- INSTRUCTION
In the rows below, copy out word for word every line starting with the line that contains "collector number: 1053" and going on through the line that contains "collectors: D. E. Breedlove", including both of those lines.

- Saved data entries
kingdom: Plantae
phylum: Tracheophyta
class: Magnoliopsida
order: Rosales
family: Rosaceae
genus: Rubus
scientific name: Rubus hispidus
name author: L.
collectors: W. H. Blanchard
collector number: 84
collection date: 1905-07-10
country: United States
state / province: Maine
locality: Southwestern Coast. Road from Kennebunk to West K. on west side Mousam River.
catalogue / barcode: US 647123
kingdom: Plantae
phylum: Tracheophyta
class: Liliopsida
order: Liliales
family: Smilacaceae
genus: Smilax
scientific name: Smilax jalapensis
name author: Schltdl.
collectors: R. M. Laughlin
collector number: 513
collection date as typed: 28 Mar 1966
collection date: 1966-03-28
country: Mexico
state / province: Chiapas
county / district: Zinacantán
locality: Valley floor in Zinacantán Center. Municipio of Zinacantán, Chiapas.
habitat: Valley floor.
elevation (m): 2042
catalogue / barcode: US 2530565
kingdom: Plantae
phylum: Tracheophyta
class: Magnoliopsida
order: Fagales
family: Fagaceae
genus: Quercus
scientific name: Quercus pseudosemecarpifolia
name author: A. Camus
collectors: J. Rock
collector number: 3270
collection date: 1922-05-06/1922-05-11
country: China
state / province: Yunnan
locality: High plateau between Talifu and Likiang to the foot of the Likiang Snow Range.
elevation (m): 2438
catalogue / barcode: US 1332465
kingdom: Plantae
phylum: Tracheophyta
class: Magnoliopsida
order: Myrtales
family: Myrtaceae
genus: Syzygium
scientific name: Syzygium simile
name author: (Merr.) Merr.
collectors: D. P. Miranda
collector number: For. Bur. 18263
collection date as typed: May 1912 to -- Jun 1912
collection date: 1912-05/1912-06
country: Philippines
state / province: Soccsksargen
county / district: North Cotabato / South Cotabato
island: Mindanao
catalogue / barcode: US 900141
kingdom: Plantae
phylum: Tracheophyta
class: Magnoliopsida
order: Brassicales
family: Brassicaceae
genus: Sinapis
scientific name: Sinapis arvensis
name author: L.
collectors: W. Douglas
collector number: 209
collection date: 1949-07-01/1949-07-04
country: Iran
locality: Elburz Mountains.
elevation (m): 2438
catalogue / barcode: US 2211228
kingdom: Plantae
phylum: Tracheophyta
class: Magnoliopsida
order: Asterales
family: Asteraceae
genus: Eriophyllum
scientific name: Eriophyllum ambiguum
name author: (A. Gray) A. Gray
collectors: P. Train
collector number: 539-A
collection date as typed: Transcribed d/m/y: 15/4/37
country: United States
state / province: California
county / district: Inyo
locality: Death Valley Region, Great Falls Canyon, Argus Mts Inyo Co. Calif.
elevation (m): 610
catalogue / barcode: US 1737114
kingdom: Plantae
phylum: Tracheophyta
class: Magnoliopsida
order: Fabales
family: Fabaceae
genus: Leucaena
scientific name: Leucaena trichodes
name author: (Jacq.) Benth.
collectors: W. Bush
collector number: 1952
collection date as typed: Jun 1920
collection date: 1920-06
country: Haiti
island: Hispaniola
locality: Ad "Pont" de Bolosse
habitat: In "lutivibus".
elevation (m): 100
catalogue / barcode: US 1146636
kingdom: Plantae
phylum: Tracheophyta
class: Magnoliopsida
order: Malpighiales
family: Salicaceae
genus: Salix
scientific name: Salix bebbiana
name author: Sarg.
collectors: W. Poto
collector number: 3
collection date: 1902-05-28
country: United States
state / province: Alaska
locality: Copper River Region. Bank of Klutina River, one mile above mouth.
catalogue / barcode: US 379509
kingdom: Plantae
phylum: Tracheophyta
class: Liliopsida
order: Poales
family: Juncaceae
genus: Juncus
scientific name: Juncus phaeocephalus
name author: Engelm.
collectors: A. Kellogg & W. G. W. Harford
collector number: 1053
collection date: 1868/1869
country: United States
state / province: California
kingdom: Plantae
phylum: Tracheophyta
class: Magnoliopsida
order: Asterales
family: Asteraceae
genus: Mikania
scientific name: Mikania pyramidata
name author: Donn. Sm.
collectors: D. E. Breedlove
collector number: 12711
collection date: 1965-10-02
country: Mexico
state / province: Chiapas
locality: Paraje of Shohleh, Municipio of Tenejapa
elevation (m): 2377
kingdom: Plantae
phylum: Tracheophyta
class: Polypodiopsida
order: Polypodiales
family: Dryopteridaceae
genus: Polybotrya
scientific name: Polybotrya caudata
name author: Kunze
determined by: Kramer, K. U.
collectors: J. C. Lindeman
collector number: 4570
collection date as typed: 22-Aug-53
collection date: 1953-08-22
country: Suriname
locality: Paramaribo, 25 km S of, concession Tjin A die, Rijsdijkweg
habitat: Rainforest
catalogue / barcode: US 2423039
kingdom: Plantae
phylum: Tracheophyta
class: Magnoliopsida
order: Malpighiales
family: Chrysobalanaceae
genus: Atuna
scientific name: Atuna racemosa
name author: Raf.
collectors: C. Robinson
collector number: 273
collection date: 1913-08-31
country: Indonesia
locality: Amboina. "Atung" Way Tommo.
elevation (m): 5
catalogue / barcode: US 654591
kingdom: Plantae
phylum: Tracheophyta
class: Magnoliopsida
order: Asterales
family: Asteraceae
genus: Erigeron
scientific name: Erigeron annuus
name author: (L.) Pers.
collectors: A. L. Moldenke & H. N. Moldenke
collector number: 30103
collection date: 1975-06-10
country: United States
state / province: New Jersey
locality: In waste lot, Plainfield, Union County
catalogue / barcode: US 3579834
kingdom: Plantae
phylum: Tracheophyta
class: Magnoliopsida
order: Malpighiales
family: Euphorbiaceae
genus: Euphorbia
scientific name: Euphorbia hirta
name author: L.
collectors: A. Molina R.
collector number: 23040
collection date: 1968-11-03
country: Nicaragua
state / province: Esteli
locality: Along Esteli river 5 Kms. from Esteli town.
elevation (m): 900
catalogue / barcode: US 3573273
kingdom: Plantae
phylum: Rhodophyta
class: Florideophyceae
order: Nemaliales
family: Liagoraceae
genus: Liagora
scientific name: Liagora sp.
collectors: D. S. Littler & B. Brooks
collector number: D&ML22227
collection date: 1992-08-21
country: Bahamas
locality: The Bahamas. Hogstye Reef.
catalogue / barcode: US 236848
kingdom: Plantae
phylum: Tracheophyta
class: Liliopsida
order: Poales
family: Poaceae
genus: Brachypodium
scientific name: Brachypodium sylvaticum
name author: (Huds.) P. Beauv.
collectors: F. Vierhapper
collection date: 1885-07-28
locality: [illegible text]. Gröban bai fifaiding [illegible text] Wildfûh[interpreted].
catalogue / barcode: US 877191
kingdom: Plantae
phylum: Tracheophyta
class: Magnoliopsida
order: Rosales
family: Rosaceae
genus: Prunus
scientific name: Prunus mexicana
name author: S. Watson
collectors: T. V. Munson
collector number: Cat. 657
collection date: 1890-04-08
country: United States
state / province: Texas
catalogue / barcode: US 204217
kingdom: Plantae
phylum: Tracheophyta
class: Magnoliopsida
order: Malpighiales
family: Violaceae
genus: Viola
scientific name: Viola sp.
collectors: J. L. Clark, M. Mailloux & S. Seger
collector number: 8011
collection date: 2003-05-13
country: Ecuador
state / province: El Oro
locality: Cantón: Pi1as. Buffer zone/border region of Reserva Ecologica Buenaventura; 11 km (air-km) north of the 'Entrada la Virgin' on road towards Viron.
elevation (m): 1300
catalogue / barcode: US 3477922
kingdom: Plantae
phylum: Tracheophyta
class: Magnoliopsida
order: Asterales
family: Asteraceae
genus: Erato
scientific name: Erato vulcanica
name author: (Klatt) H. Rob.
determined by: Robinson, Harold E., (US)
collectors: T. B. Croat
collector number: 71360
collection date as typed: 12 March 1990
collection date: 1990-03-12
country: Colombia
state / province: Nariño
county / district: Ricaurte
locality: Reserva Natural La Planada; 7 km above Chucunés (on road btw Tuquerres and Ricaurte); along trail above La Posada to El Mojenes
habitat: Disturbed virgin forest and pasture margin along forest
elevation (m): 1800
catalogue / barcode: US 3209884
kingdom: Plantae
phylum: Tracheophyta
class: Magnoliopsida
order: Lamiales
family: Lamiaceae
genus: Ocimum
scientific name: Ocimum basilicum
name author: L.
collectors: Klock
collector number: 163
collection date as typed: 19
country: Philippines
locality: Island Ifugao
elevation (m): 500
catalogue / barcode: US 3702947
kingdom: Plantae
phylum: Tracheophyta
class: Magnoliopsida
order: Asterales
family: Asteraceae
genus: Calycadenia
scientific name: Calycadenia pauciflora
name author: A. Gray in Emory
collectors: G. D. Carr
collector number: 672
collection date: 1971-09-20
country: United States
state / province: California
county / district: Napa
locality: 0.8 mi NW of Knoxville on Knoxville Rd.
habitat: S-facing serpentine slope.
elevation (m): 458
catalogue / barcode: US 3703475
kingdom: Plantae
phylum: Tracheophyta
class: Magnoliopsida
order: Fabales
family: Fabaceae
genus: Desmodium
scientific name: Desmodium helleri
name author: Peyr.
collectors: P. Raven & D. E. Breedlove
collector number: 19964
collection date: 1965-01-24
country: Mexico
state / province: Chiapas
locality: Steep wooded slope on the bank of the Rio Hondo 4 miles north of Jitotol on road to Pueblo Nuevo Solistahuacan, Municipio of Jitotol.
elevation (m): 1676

- SOLVED PROBLEM
collector number: 1053
collection date: 1868/1869
country: United States
state / province: California
kingdom: Plantae
phylum: Tracheophyta
class: Magnoliopsida
order: Asterales
family: Asteraceae
genus: Mikania
scientific name: Mikania pyramidata
name author: Donn. Sm.
collectors: D. E. Breedlove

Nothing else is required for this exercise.